By Susan M. Thigpen © 1983-2012
Issue: November, 1983
It’s harvest time in the mountains. Orchards are full of mouth-watering apples, huge fields are full of cabbage, sugarcane is being cut and prepared for molasses making. Other fields, full of corn are being cut and ground into silage to feed dairy cattle through the winter. Thousands of pumpkins of all shapes and sizes are ripe and Chinese chestnut trees have burrs that are popping open to drop their shiny brown nuts to the ground. All of these things are cultivated, add to them the wild chinquapins and fox grapes and it makes for a busy time of year.
All along our roadsides, there are big, commercial produce stands and small family operated ones alike, inviting you to share in our harvest. You can also visit the orchards and buy apples by the bushels. They just don’t come any fresher than that.
With such big crops, there will be folks “working up” the harvests for winter’s keep. At Mayberry Trading Post, they are making apple butter and you can buy a jar or two, still warm. You might even be invited to help stir. The molasses you see for sale will most probably have been made within a few miles of the place where it is sold. Mr. and Mrs. Bunny Cockram of Meadows of Dan, Virginia, are both in their 70’s and making molasses as I write this. Yesterday we went over and watched, tried not to get in their way and ended up helping a little, as they cooked down their first batch of the season.
It takes many hours of preparation and stirring to make apple butter or molasses, plus special equipment. Apple butter has to be boiled down in a copper pot to reduce the chances of it sticking or scorching. Molasses are made outdoors on a long barbeque pit sort of thing, with a wood fire underneath it.
As for the cabbage crops in this area, mountain grown cabbage is the best, sweetest cabbage grown anywhere in the world. You can buy it here, where it is grown, for a fraction of the supermarket prices. A fifty pound bag is now only around $5.00. If you’re thinking what would I do with 50 pounds of cabbage, I’ll give you some good ideas. First, there is good country kraut, freezer slaw, stuffed pickled peppers, and chow-chow. All these things could be put up to last you all winter. You might want 100 pounds instead of 50!
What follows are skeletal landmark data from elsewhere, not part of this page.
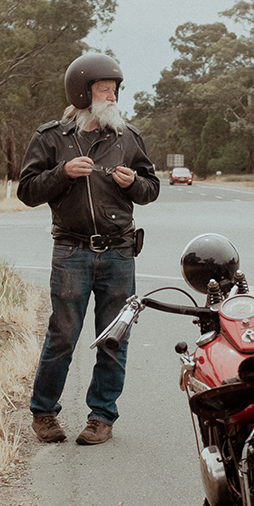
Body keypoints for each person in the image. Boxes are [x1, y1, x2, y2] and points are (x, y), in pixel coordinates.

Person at [18, 53, 160, 445]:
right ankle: (44, 413)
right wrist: (61, 174)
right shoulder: (51, 138)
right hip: (71, 252)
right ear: (82, 93)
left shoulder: (128, 137)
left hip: (119, 253)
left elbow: (151, 189)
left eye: (115, 89)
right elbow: (27, 191)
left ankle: (102, 417)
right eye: (103, 90)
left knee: (114, 339)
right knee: (62, 335)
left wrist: (133, 184)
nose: (112, 96)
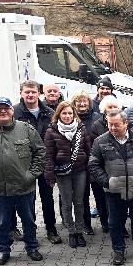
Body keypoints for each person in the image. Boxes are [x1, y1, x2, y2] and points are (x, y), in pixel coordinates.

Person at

Pumpkins are good keepers, lasting many months just as they are. It’s best to keep them in a cool place (as for most produce). I’m sure you already know the joy of homemade pumpkin pies, but have you ever tried pumpkin bread or pumpkin butter? Pumpkin butter is made like apple butter. Farmers years ago used to grow pumpkins in their corn fields both for eating and for storing away in their barns and cut up in winter months to supplement the hay they fed their cows. Pumpkins gave the cows their extra nutrients needed to make them healthy through the winter months.
We hope you will come spend a weekend in the “Heart of the Blue Ridge” at harvest time. You’re bound to enjoy it and save a lot of money if you take advantage of buying the produce direct from our local harvests. Not everyone can own an apple orchard or a copper pot to cook apple butter in, but you can come up here, buy it to take home and have a most enjoyable time too!